おさればれさようなら。お別れの時間ね九尾ちゃん。お願い、始めて!」


 悲痛の表情。

 そのあとに決意のこもった表情。


「安心しておくんなんし。安らかな眠りを約束するでありんすから」


「本当に最後までありがとうね九尾ちゃん。みんなも最後に会いに来てくれて嬉しかった」


 最後の言葉を胸に刻んで幻覚魔法を発動。

 記憶にある楽しい過去を再生するでありんす。この魔法をかけられた遊女たちはみな幸せそうな表情で最期を迎えるんでござりんす。


「【金朱業火】」

 

 精神こそ幻覚で楽しいひとときを過ごせるでありんす。

 でも、それは偽り。謎の病が肉体を蝕み、死に至らせていることこそ現実。

 せめてあっちが一瞬の痛みもなくあの世へお見送りするでござりんす。


「おさればれ……千早」


 ☆


【ネク】


「終わったの〜?」

 供養を終えた九尾ちゃんに話しかける。

 あらら。また一人で泣いたのね〜。充血してるわ。

「教会に話をつけてくるでありんす」

「でもそれは——」

「いいなすんな」

 

 あら。あらあら。さては戦争するつもりね〜。

【回復】を発動できる神官や回復術士を束ねる組織は教会。彼らは遊女を穢れの対象として治療を固く禁じているわ。

 まあ、遊郭の後ろに魔族の頂点である魔王の一人が尾を引いているから彼らが躍起になって禁忌にしているのもわかるんだけど。

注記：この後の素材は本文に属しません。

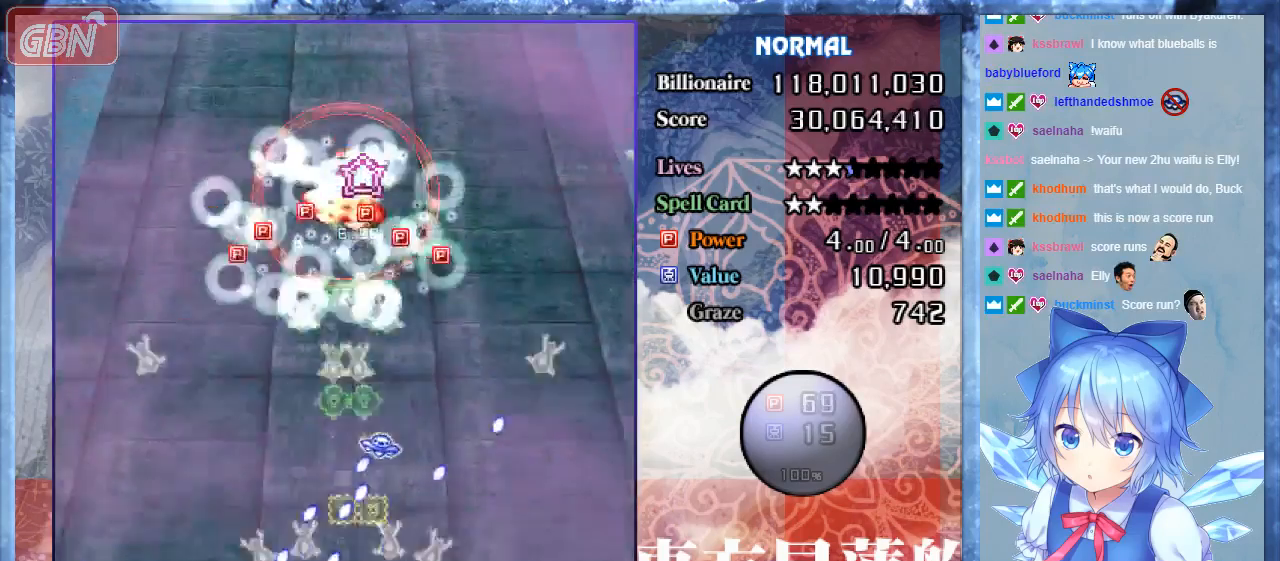
{"buttons": ["A", "B", "DPAD_RIGHT"], "events": [[33, "DPAD_RIGHT", "up"], [467, "DPAD_RIGHT", "down"]]}
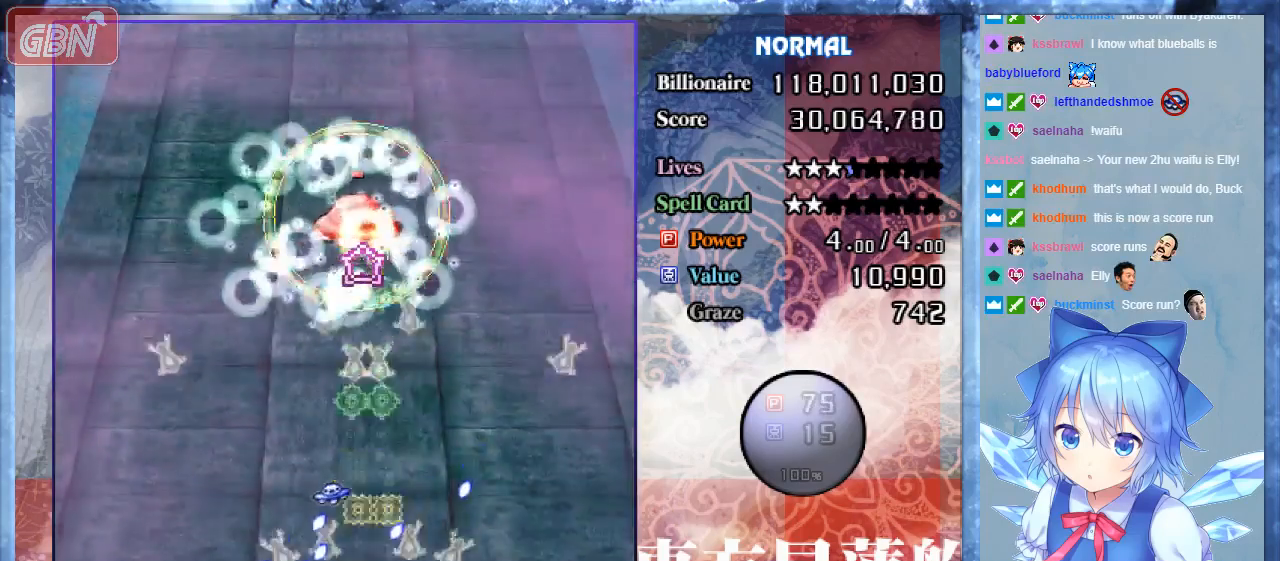
{"buttons": ["A", "B"], "events": [[133, "DPAD_RIGHT", "up"]]}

 でもわたしは〜、裏に何か陰謀めいたものが渦巻いている気がしてならないんだけど〜。


「あちきは【色欲】の魔王。人間の色と見栄を支配する存在でありんす。でも、彼女たちを見送り続けて情が移りんした」


「九尾ちゃんは優しいものね〜」

「わちきの元で働く遊女だけでござりんす。彼女たち以外の人間はただの虫でありんす」

「これまで散々九尾ちゃんが申し入れしてたじゃない〜。向こうにも対面があるわ。今さら遊女への【回復】を解禁すると思う? 教会が魔王に屈したことになるわ。ありえないんじゃないかしら」


「だからこそわちきが——」

「少しカッとなり過ぎよ〜。九尾ちゃんの悪いところね。この悪環境を打破できる可能性がある人間を一人忘れてないかしら〜」

「人間? 人間ごときがこの悪しき慣習を変えられるわけが——!」


 言いかけてようやく思い当たる男を思い出したようね。

 良かったわ〜。久々の戦争も良いんだけど、聖女と【破壊】の勇者とぶつかるとこちらもそれなりに準備がいるから。

 未だそのときじゃないと私は思うの〜。


「アレン。そういえば間夫、本命の男でありんしたな」

「妙な知識を持っているから、もしかしたらやってくれるかもしれないわよ〜。幻鬼の一件では【再生】を発動せずに乗り切ってみせたしね〜。もし九尾ちゃんの辛苦も緩和されるんじゃないかしら。試してみる価値はあると思うわ」


「たしかに。この問題を解決してくれるんでありんしたら、わちきも胸を張って魔王に推薦——心置きなく肩入れできるでありんすな。そうと決まれば早速にお願いに上がるでござりんす」


「それが良いと思うわ」

 さーて。アレンはこの難題に応えてくれるかしら。期待してるわ〜。


 ☆


【アレン】


 ネグリジェ日替わり同衾からの——、


 ——おっぱい!


「おやすみなさいアレン」


 おやすみなさいシルフィママ! 僕明日も頑張る!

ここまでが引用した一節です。